::: Given records

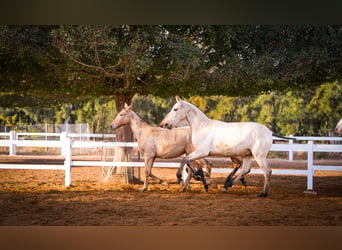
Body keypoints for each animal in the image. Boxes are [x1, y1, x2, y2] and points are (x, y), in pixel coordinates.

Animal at [160, 96, 292, 196]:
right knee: (245, 170)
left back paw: (263, 193)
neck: (202, 126)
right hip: (247, 155)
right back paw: (227, 185)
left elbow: (184, 160)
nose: (164, 124)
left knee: (267, 171)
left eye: (175, 109)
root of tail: (270, 132)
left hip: (259, 156)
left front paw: (180, 178)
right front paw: (199, 177)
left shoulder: (201, 152)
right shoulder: (198, 153)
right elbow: (189, 163)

::::::

*The problem*: Copy all of the entries verbatim, leaving out any pictures they contain.

*Answer to the exercise*:
Body keypoints for each animal in the image. Boxes are [x1, y1, x2, y2] and points are (x, y), in pixel coordinates.

Animal at [160, 96, 292, 196]:
right knee: (245, 170)
left back paw: (263, 193)
neck: (202, 126)
right hip: (247, 155)
right back paw: (227, 185)
left elbow: (184, 160)
nose: (164, 124)
left knee: (267, 171)
left eye: (175, 109)
root of tail: (270, 132)
left hip: (259, 156)
left front paw: (180, 178)
right front paw: (199, 177)
left shoulder: (201, 152)
right shoulder: (198, 153)
right elbow: (189, 163)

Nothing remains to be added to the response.